Instructions to follow » The entries below contain pictures, which are to be left out; write out exactly, and only, the lines from the line with "X130190000Y-87550000D03*" up to and including the line with "G04 #@! TF.CreationDate,2022-02-19T23:14:45+01:00*".

[Exercise material Boundary: Start]

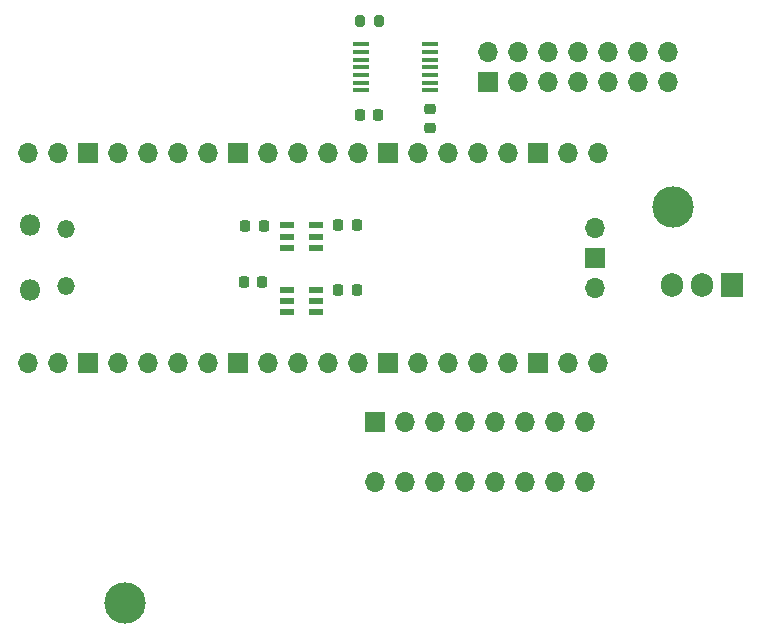
<source format=gts>
G04 #@! TF.GenerationSoftware,KiCad,Pcbnew,7.0.9-7.0.9~ubuntu22.04.1*
G04 #@! TF.CreationDate,2023-11-26T22:36:36+01:00*
G04 #@! TF.ProjectId,MicroPicoDrive,4d696372-6f50-4696-936f-44726976652e,1.4.1*
G04 #@! TF.SameCoordinates,Original*
G04 #@! TF.FileFunction,Soldermask,Top*
G04 #@! TF.FilePolarity,Negative*
%FSLAX46Y46*%
G04 Gerber Fmt 4.6, Leading zero omitted, Abs format (unit mm)*
G04 Created by KiCad (PCBNEW 7.0.9-7.0.9~ubuntu22.04.1) date 2023-11-26 22:36:36*
%MOMM*%
%LPD*%
G01*
G04 APERTURE LIST*
G04 Aperture macros list*
%AMRoundRect*
0 Rectangle with rounded corners*
0 $1 Rounding radius*
0 $2 $3 $4 $5 $6 $7 $8 $9 X,Y pos of 4 corners*
0 Add a 4 corners polygon primitive as box body*
4,1,4,$2,$3,$4,$5,$6,$7,$8,$9,$2,$3,0*
0 Add four circle primitives for the rounded corners*
1,1,$1+$1,$2,$3*
1,1,$1+$1,$4,$5*
1,1,$1+$1,$6,$7*
1,1,$1+$1,$8,$9*
0 Add four rect primitives between the rounded corners*
20,1,$1+$1,$2,$3,$4,$5,0*
20,1,$1+$1,$4,$5,$6,$7,0*
20,1,$1+$1,$6,$7,$8,$9,0*
20,1,$1+$1,$8,$9,$2,$3,0*%
G04 Aperture macros list end*
%ADD10RoundRect,0.225000X0.225000X0.250000X-0.225000X0.250000X-0.225000X-0.250000X0.225000X-0.250000X0*%
%ADD11C,3.500000*%
%ADD12RoundRect,0.225000X-0.225000X-0.250000X0.225000X-0.250000X0.225000X0.250000X-0.225000X0.250000X0*%
%ADD13R,1.200000X0.600000*%
%ADD14R,1.700000X1.700000*%
%ADD15O,1.700000X1.700000*%
%ADD16RoundRect,0.225000X-0.250000X0.225000X-0.250000X-0.225000X0.250000X-0.225000X0.250000X0.225000X0*%
%ADD17R,1.905000X2.000000*%
%ADD18O,1.905000X2.000000*%
%ADD19R,1.475000X0.450000*%
%ADD20RoundRect,0.200000X-0.200000X-0.275000X0.200000X-0.275000X0.200000X0.275000X-0.200000X0.275000X0*%
%ADD21O,1.800000X1.800000*%
%ADD22O,1.500000X1.500000*%
G04 APERTURE END LIST*
D10*
X137290000Y-98490000D03*
X135740000Y-98490000D03*
D11*
X125645000Y-125700000D03*
D12*
X143740000Y-93715000D03*
X145290000Y-93715000D03*
D13*
X139390000Y-93715000D03*
X139390000Y-94665000D03*
X139390000Y-95615000D03*
X141890000Y-95615000D03*
X141890000Y-94665000D03*
X141890000Y-93715000D03*
D10*
X137415000Y-93740000D03*
X135865000Y-93740000D03*
D12*
X143740000Y-99190000D03*
X145290000Y-99190000D03*
D13*
X139390000Y-99190000D03*
X139390000Y-100140000D03*
X139390000Y-101090000D03*
X141890000Y-101090000D03*
X141890000Y-100140000D03*
X141890000Y-99190000D03*
D14*
X156420000Y-81590000D03*
D15*
X156420000Y-79050000D03*
X158960000Y-81590000D03*
X158960000Y-79050000D03*
X161500000Y-81590000D03*
X161500000Y-79050000D03*
X164040000Y-81590000D03*
X164040000Y-79050000D03*
X166580000Y-81590000D03*
X166580000Y-79050000D03*
X169120000Y-81590000D03*
X169120000Y-79050000D03*
X171660000Y-81590000D03*
X171660000Y-79050000D03*
D16*
X151495000Y-83889579D03*
X151495000Y-85439579D03*
D17*
X177115000Y-98800000D03*
D18*
X174575000Y-98800000D03*
X172035000Y-98800000D03*
D12*
X145575000Y-84400000D03*
X147125000Y-84400000D03*
D14*
X146875000Y-110375000D03*
D15*
X146875000Y-115455000D03*
X149415000Y-110375000D03*
X149415000Y-115455000D03*
X151955000Y-110375000D03*
X151955000Y-115455000D03*
X154495000Y-110375000D03*
X154495000Y-115455000D03*
X157035000Y-110375000D03*
X157035000Y-115455000D03*
X159575000Y-110375000D03*
X159575000Y-115455000D03*
X162115000Y-110375000D03*
X162115000Y-115455000D03*
X164655000Y-110375000D03*
X164655000Y-115455000D03*
D19*
X151508000Y-82289579D03*
X151508000Y-81639579D03*
X151508000Y-80989579D03*
X151508000Y-80339579D03*
X151508000Y-79689579D03*
X151508000Y-79039579D03*
X151508000Y-78389579D03*
X145632000Y-78389579D03*
X145632000Y-79039579D03*
X145632000Y-79689579D03*
X145632000Y-80339579D03*
X145632000Y-80989579D03*
X145632000Y-81639579D03*
X145632000Y-82289579D03*
D11*
X172100000Y-92125000D03*
D20*
X145570000Y-76375000D03*
X147220000Y-76375000D03*
D21*
X117620000Y-93715000D03*
D22*
X120650000Y-94015000D03*
X120650000Y-98865000D03*
D21*
X117620000Y-99165000D03*
D15*
X117490000Y-87550000D03*
X120030000Y-87550000D03*
D14*
X122570000Y-87550000D03*
D15*
X125110000Y-87550000D03*
X127650000Y-87550000D03*
X130190000Y-87550000D03*
X132730000Y-87550000D03*
D14*
X135270000Y-87550000D03*
D15*
X137810000Y-87550000D03*
X140350000Y-87550000D03*
X142890000Y-87550000D03*
X145430000Y-87550000D03*
D14*
X147970000Y-87550000D03*
D15*
X150510000Y-87550000D03*
X153050000Y-87550000D03*
X155590000Y-87550000D03*
X158130000Y-87550000D03*
D14*
X160670000Y-87550000D03*
D15*
X163210000Y-87550000D03*
X165750000Y-87550000D03*
X165750000Y-105330000D03*
X163210000Y-105330000D03*
D14*
X160670000Y-105330000D03*
D15*
X158130000Y-105330000D03*
X155590000Y-105330000D03*
X153050000Y-105330000D03*
X150510000Y-105330000D03*
D14*
X147970000Y-105330000D03*
D15*
X145430000Y-105330000D03*
X142890000Y-105330000D03*
X140350000Y-105330000D03*
X137810000Y-105330000D03*
D14*
X135270000Y-105330000D03*
D15*
X132730000Y-105330000D03*
X130190000Y-105330000D03*
X127650000Y-105330000D03*
X125110000Y-105330000D03*
D14*
X122570000Y-105330000D03*
D15*
X120030000Y-105330000D03*
X117490000Y-105330000D03*
X165520000Y-93900000D03*
D14*
X165520000Y-96440000D03*
D15*
X165520000Y-98980000D03*
M02*

</source>
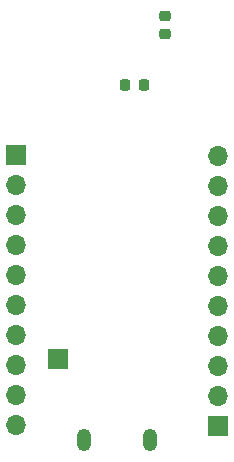
<source format=gbr>
G04 #@! TF.GenerationSoftware,KiCad,Pcbnew,6.0.2+dfsg-1*
G04 #@! TF.CreationDate,2022-02-19T23:14:45+01:00*
G04 #@! TF.ProjectId,e-tinkers-esp32-c3,652d7469-6e6b-4657-9273-2d6573703332,V1.0*
G04 #@! TF.SameCoordinates,Original*
G04 #@! TF.FileFunction,Soldermask,Bot*
G04 #@! TF.FilePolarity,Negative*
%FSLAX46Y46*%
G04 Gerber Fmt 4.6, Leading zero omitted, Abs format (unit mm)*
G04 Created by KiCad (PCBNEW 6.0.2+dfsg-1) date 2022-02-19 23:14:45*
%MOMM*%
%LPD*%
G01*
G04 APERTURE LIST*
G04 Aperture macros list*
%AMRoundRect*
0 Rectangle with rounded corners*
0 $1 Rounding radius*
0 $2 $3 $4 $5 $6 $7 $8 $9 X,Y pos of 4 corners*
0 Add a 4 corners polygon primitive as box body*
4,1,4,$2,$3,$4,$5,$6,$7,$8,$9,$2,$3,0*
0 Add four circle primitives for the rounded corners*
1,1,$1+$1,$2,$3*
1,1,$1+$1,$4,$5*
1,1,$1+$1,$6,$7*
1,1,$1+$1,$8,$9*
0 Add four rect primitives between the rounded corners*
20,1,$1+$1,$2,$3,$4,$5,0*
20,1,$1+$1,$4,$5,$6,$7,0*
20,1,$1+$1,$6,$7,$8,$9,0*
20,1,$1+$1,$8,$9,$2,$3,0*%
G04 Aperture macros list end*
%ADD10R,1.700000X1.700000*%
%ADD11C,0.100000*%
%ADD12O,1.200000X1.900000*%
%ADD13O,1.700000X1.700000*%
%ADD14RoundRect,0.225000X0.250000X-0.225000X0.250000X0.225000X-0.250000X0.225000X-0.250000X-0.225000X0*%
%ADD15RoundRect,0.225000X0.225000X0.250000X-0.225000X0.250000X-0.225000X-0.250000X0.225000X-0.250000X0*%
G04 APERTURE END LIST*
D10*
X203000000Y-101700000D03*
D11*
X206000000Y-106387500D03*
X210000000Y-106387500D03*
D12*
X205200000Y-108537500D03*
X210800000Y-108537500D03*
D10*
X199390000Y-84455000D03*
D13*
X199390000Y-86995000D03*
X199390000Y-89535000D03*
X199390000Y-92075000D03*
X199390000Y-94615000D03*
X199390000Y-97155000D03*
X199390000Y-99695000D03*
X199390000Y-102235000D03*
X199390000Y-104775000D03*
X199390000Y-107315000D03*
D10*
X216535000Y-107352000D03*
D13*
X216535000Y-104812000D03*
X216535000Y-102272000D03*
X216535000Y-99732000D03*
X216535000Y-97192000D03*
X216535000Y-94652000D03*
X216535000Y-92112000D03*
X216535000Y-89572000D03*
X216535000Y-87032000D03*
X216535000Y-84492000D03*
D14*
X212057000Y-74216000D03*
X212057000Y-72666000D03*
D15*
X210231000Y-78541000D03*
X208681000Y-78541000D03*
M02*

</source>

[Exercise material Boundary: End]

Solution to the exercise »
X130190000Y-87550000D03*
X132730000Y-87550000D03*
D14*
X135270000Y-87550000D03*
D15*
X137810000Y-87550000D03*
X140350000Y-87550000D03*
X142890000Y-87550000D03*
X145430000Y-87550000D03*
D14*
X147970000Y-87550000D03*
D15*
X150510000Y-87550000D03*
X153050000Y-87550000D03*
X155590000Y-87550000D03*
X158130000Y-87550000D03*
D14*
X160670000Y-87550000D03*
D15*
X163210000Y-87550000D03*
X165750000Y-87550000D03*
X165750000Y-105330000D03*
X163210000Y-105330000D03*
D14*
X160670000Y-105330000D03*
D15*
X158130000Y-105330000D03*
X155590000Y-105330000D03*
X153050000Y-105330000D03*
X150510000Y-105330000D03*
D14*
X147970000Y-105330000D03*
D15*
X145430000Y-105330000D03*
X142890000Y-105330000D03*
X140350000Y-105330000D03*
X137810000Y-105330000D03*
D14*
X135270000Y-105330000D03*
D15*
X132730000Y-105330000D03*
X130190000Y-105330000D03*
X127650000Y-105330000D03*
X125110000Y-105330000D03*
D14*
X122570000Y-105330000D03*
D15*
X120030000Y-105330000D03*
X117490000Y-105330000D03*
X165520000Y-93900000D03*
D14*
X165520000Y-96440000D03*
D15*
X165520000Y-98980000D03*
M02*

</source>
<source format=gbr>
G04 #@! TF.GenerationSoftware,KiCad,Pcbnew,6.0.2+dfsg-1*
G04 #@! TF.CreationDate,2022-02-19T23:14:45+01:00*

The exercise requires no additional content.